Beyond developmental biology, the team tested the organoids’ potential for cancer modeling. Using CRISPR-Cas9 gene editing, they introduced mutations in known cancer genes such as TP53. Cells carrying a TP53 defect rapidly outcompeted normal cells over several months, demonstrating a growth advantage characteristic of cancerous transformation. The researchers also created organoids bearing combined mutations in TP53, PTEN and NF1—genes linked to glioblastoma—then assessed responses to existing cancer drugs. These experiments illustrate how tissue-derived organoids can serve as a scalable, bottom-up platform for linking specific genetic lesions to drug sensitivity.
FeBO lines can be expanded and propagated for more than six months, and scientists were able to generate multiple similar organoids from a single tissue sample. The ability to multiply organoids while preserving the same mutation profile supports reproducible experiments and higher-throughput drug testing.
The research team emphasizes ongoing collaboration with bioethicists and plans to continue evaluating the scientific and ethical dimensions of using fetal tissue–derived organoids. The fetal tissue used in the study came from fully anonymous donors following elective termination between gestational weeks 12–15; donors provided informed consent and were informed that the material would be used for research into normal organ development and related applications.
Dr. Benedetta Artegiani (Princess Máxima Center), who co-led the project, commented that fetal tissue–derived brain organoids are an invaluable tool for studying how the developing human brain expands and how different cell types and their environment determine cell identity. The model offers opportunities to investigate developmental disorders such as microcephaly as well as childhood brain cancers that arise from disrupted development.
Dr. Delilah Hendriks (Princess Máxima Center and Hubrecht Institute) noted that these organoids complement pluripotent stem cell–derived models.
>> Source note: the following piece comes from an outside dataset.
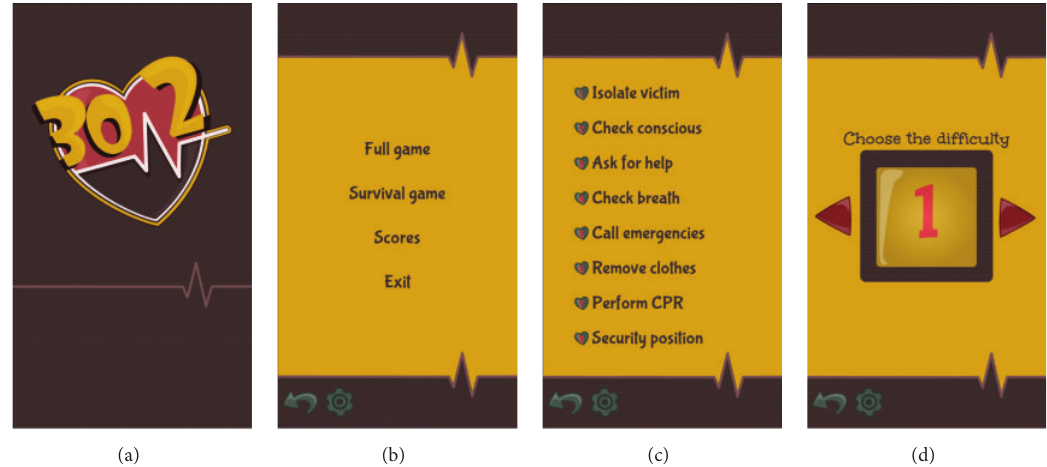
Figure 3: Game screens corresponding to (a) the main page and the menus to select (b) the playing mode, (c) the mini game, and (d) the difficulty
By combining insights from both approaches, researchers can more effectively decode the cellular diversity and regional organization of the human brain. Prof. Hans Clevers, a pioneer in organoid technology, highlighted that deriving organoids directly from brain tissue fills a long-standing gap in the organoid field.
About this neurodevelopment and neurotech research news
Author: Sarah Wells
Source: Princess Máxima Center for Pediatric Oncology
Contact: Sarah Wells – Princess Máxima Center for Pediatric Oncology
Image: Image credit: Princess Máxima Center, Hubrecht Institute / B Artegiani, D Hendriks, H Clevers
Original Research: Open access. “Human fetal brain self-organizes into long-term expanding organoids” by Delilah Hendriks et al., Cell. DOI: 10.1016/j.cell.2023.12.012
Abstract
Human fetal brain self-organizes into long-term expanding organoids
Highlights
- FeBOs display cellular heterogeneity and can be expanded over long periods.
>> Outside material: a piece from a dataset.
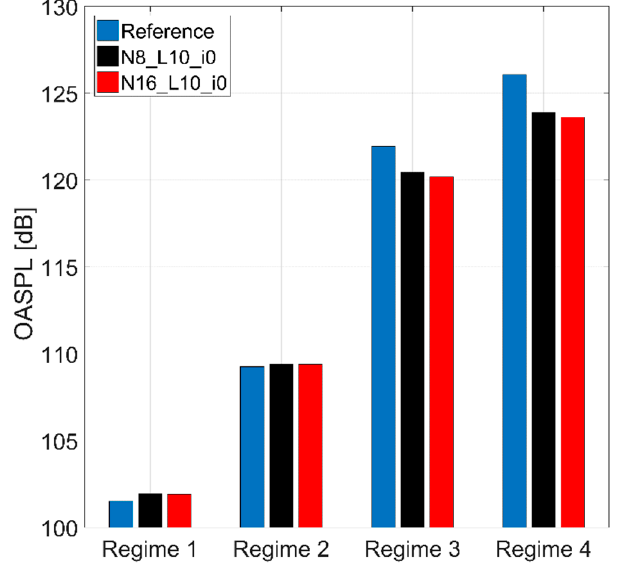
Figure 5. Averaged OASPL variation depending on the tested regime and nozzle configuration.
- FeBOs produce a tissue-like extracellular matrix niche, enabling ECM perturbation studies.
- Regional FeBO derivation lets researchers study the effects of morphogens on regional identity.
- CRISPR-engineered FeBOs provide a scalable platform for bottom-up tumor modeling and drug response testing.
Summary
Human brain development requires coordinated expansion of neural progenitors while establishing a multicellular tissue architecture. While many organoid systems are created from pluripotent stem cells, this study shows that healthy human fetal brain tissue can self-organize in vitro to form organoids (FeBOs) that recapitulate aspects of in vivo cellular heterogeneity and organization. FeBO expansion depends on preserved tissue integrity and the production of an ECM niche. FeBO lines derived from different central nervous system regions, including dorsal and ventral forebrain, maintain regional identity and allow investigation of positional signaling. Using CRISPR-Cas9, syngeneic mutant FeBO lines were generated to model brain tumorigenesis, establishing FeBOs as a complementary CNS organoid platform.